True, this confident access to multiple outrageous options in life smacks of a certain economic entitlement.  Not everyone (in fact, probably fewer and fewer as time goes on) can afford to live bravely the Outside magazine way.

And if we’re honest with ourselves, the planet can’t afford it at all.  The atmosphere cries mercy with every long-haul flight to Buenos Aires.

But if we’re going to consider meta-problems at all, isn’t it also true that breaking out of survival mode and thinking more broadly about our ultimate direction as individuals is a basic human need?

This leads to the real catch, besides the gender one, of loving Outside magazine.  It spotlights this mental tightrope-walk I find myself wobbling along these days:  Am I living by the Apocalypse Story or the Carpe Diem story?  You can’t conscionably do both, yet that’s exactly what most of us do every day.  We believe it’s all going to hell in a handbasket . . . and then we buy cool stuff shipped in from China.  We despair of climate change . . . then book that flight to Cancun.  We believe that jobs are going away . . . and then read that “Finding Your Dream Job” article in the in-flight magazine.

The way we live makes no sense at all, and deep-down we know it.  The facts get more grisly every day, yet we’re creatures of motivation and must conjure some idea of progress, if not in the world at large, then at least in ourselves.

The extent to which our projects of personal self-improvement end up fouling our planetary nest is an irony almost too depressing to discuss.  At the same time, dwelling on it can put you in a very puritanical, ungenerous, locked-down state of mind—exactly the state of mind that can’t solve a problem to save its life.

For better or worse, the real core of fun and excitement, the reason the pleasure principle is built into all of us, is that it gives us ideas.  And ideas are the only things that are going to get us out of this mess.

Women’s magazines don’t give me ideas.  Not ones that matter.  They trap me in some sort of therapeutic nightmare-nanny echo chamber where everything is framed in terms of crisis and tragedy.  Nobody ever tells us as women:  You can take these challenges life gives you and actually have fun with them.

A closing thought:  I’m guessing Outside’s real-world demographic income may be lower than it seems.  The bottom line of the magazine racket is that you’re selling a particular vision of life, and that involves a practice called up-selling: advertising items and lifestyles that are just out of the reader’s economic reach.
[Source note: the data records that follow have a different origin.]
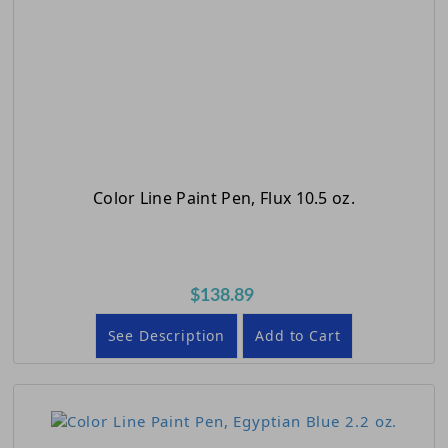
Color Line Paint Pen, Flux 10.5 oz.
$138.89
See Description
Add to Cart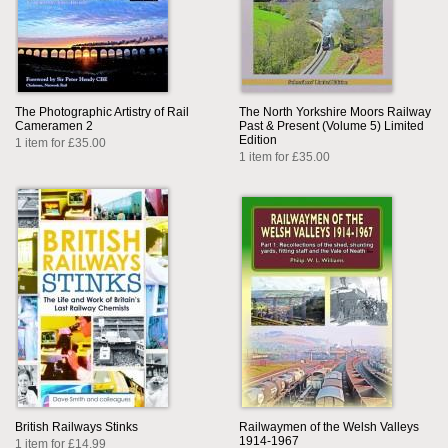
The Photographic Artistry of Rail
The North Yorkshire Moors Railway
Cameramen 2
Past & Present (Volume 5) Limited
Edition
1 item for £35.00
1 item for £35.00
British Railways Stinks
Railwaymen of the Welsh Valleys
1914-1967
1 item for £14.99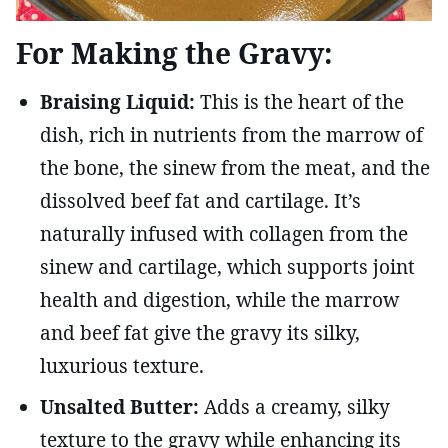
For Making the Gravy:
Braising Liquid:
This is the heart of the
dish, rich in nutrients from the marrow of
the bone, the sinew from the meat, and the
dissolved beef fat and cartilage. It’s
naturally infused with collagen from the
sinew and cartilage, which supports joint
health and digestion, while the marrow
and beef fat give the gravy its silky,
luxurious texture.
Unsalted Butter:
Adds a creamy, silky
texture to the gravy while enhancing its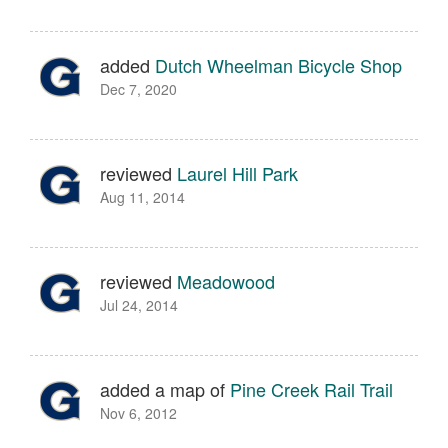
added
Dutch Wheelman Bicycle Shop
Dec 7, 2020
reviewed
Laurel Hill Park
Aug 11, 2014
reviewed
Meadowood
Jul 24, 2014
added a map of
Pine Creek Rail Trail
Nov 6, 2012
As with any magazine, you have to do some fiction-to-reality interpretation.  Will I be buying a $750 fixed-blade knife or going ice fishing in Yellowknife any time soon?  No.  Am I more likely to join a local hiking club after reading all these ripping tales of falling into ice crevasses and cooking freshly caught salmon on an open fire?  Yeah, totally.  And really, that’s all I need.

For me, Outside amounts to an up-sell of character.  The people in it are braver, more entitled, and less worried than I am.  They just are.  And they are mostly men.  Buying magazines meant for men, sadly, is the quickest shortcut to radically reimagining my life.  I wish it weren’t so.

Maybe having an adventure dog named Kermit would help.